Wechsel in andere Gesundheitsberufe ermöglichen
Die durch Aus- und Fortbildung erreichbaren hohen Kompetenzlevels seien für viele Freiwillige eine große Motivation. Jedoch würde sich das ÖRK wünschen, dass die Kurse auch beim Wechsel in andere Gesundheitsberufe angerechnet werden. Denn das Sanitätergesetz (SanG) ermögliche es umgekehrt, dass andere Gesundheitsberufe in das Rettungswesen wechseln können.

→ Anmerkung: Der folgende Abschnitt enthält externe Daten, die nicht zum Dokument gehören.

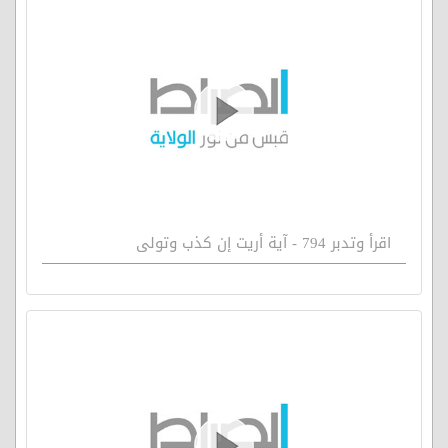
اقرأ وتدبر 794 - آية أريت إن كذب وتولى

Das SanG stammt aus dem Jahre 2002. Da sich die Anforderungen an den Rettungsdienst geändert hätten, erwarte man sich vom Gesetzgeber schon seit Längerem eine Anpassung. „Unsere Vorschläge haben wir dem Gesundheitsministerium bereits vor einiger Zeit übermittelt“, informiert Stickler. Im gemeinsamen Dialog wolle man über mögliche Spezialisierungen, neue Karrierewege, den Ausbau der Telemedizin und den Rettungsdienst als Teil des Gesundheitssystems weiterentwickeln.
Menschen nicht „bestrafen“
Was die oft geforderte Verbesserung der Gesundheitskompetenz der Bevölkerung betrifft, schränkt ÖRK-Bundesrettungskommandant Foitik etwas ein. Denn oft würden die Menschen gar keine andere Lösungsmöglichkeit sehen und daher die Rettung rufen. „Letztlich muss das Gesundheitssystem an die Bedürfnisse der Patientinnen und Patienten angepasst werden“, gibt Foitik zu bedenken. Die Leute dürften jedenfalls nicht „bestraft“ werden, sonst könne es auch vorkommen, dass sie z.B. bei Brustschmerzen – infolge eines Herzinfarkts – zu spät die Rettung rufen.